The input module 150 may receive a command or data to be used by another component (e.g., the processor 120) of the electronic device 101, from the outside (e.g., a user) of the electronic device 101. The input module 150 may include, for example, a microphone, a mouse, a keyboard, a key (e.g., a button), or a digital pen (e.g., a stylus pen).

The sound output module 155 may output sound signals to the outside of the electronic device 101. The sound output module 155 may include, for example, a speaker or a receiver. The speaker may be used for general purposes, such as playing multimedia or playing record. The receiver may be used for receiving incoming calls. According to an embodiment of the disclosure, the receiver may be implemented as separate from, or as part of the speaker.

The display module 160 may visually provide information to the outside (e.g., a user) of the electronic device 101. The display module 160 may include, for example, a display, a hologram device, or a projector and control circuitry to control a corresponding one of the display, hologram device, and projector. According to an embodiment of the disclosure, the display module 160 may include a touch sensor adapted to detect a touch, or a pressure sensor adapted to measure the intensity of force incurred by the touch.

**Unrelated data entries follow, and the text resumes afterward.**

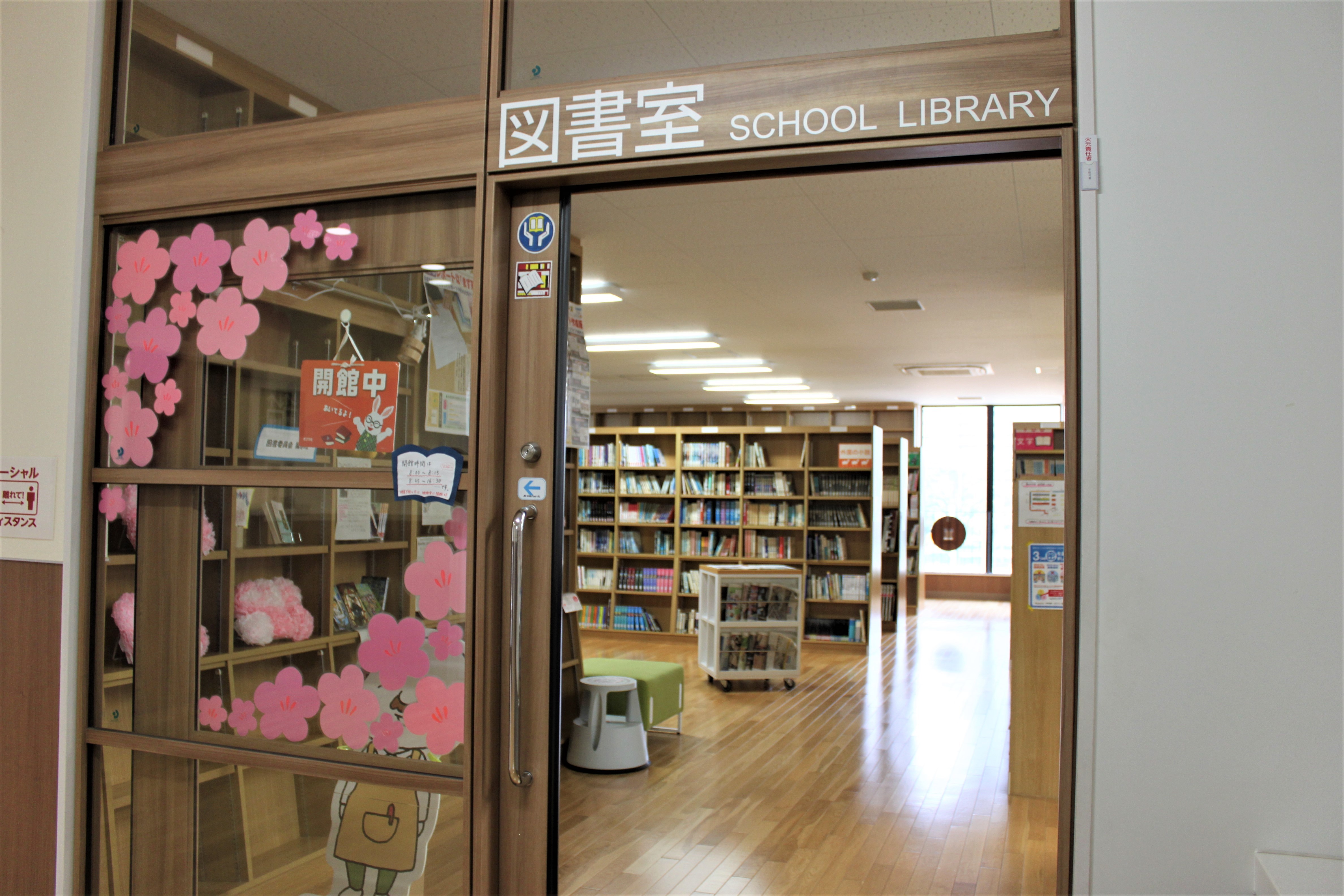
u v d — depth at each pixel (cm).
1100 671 160
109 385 235
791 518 1038
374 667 208
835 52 183
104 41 238
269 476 218
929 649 941
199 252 228
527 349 204
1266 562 156
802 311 701
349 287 215
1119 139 164
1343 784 152
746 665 724
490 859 198
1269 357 157
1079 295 165
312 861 212
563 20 214
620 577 1023
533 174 199
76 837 228
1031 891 339
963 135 175
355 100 221
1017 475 465
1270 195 158
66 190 237
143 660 228
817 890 339
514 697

The audio module 170 may convert a sound into an electrical signal and vice versa. According to an embodiment of the disclosure, the audio module 170 may obtain the sound via the input module 150, or output the sound via the sound output module 155 or a headphone of an external electronic device (e.g., the external electronic device 102) directly (e.g., wiredly) or wirelessly coupled with the electronic device 101.

The sensor module 176 may detect an operational state (e.g., power or temperature) of the electronic device 101 or an environmental state (e.g., a state of a user) external to the electronic device 101, and then generate an electrical signal or data value corresponding to the detected state. According to an embodiment of the disclosure, the sensor module 176 may include, for example, a gesture sensor, a gyro sensor, an atmospheric pressure sensor, a magnetic sensor, an acceleration sensor, a grip sensor, a proximity sensor, a color sensor, an infrared (IR) sensor, a biometric sensor, a temperature sensor, a humidity sensor, or an illuminance sensor.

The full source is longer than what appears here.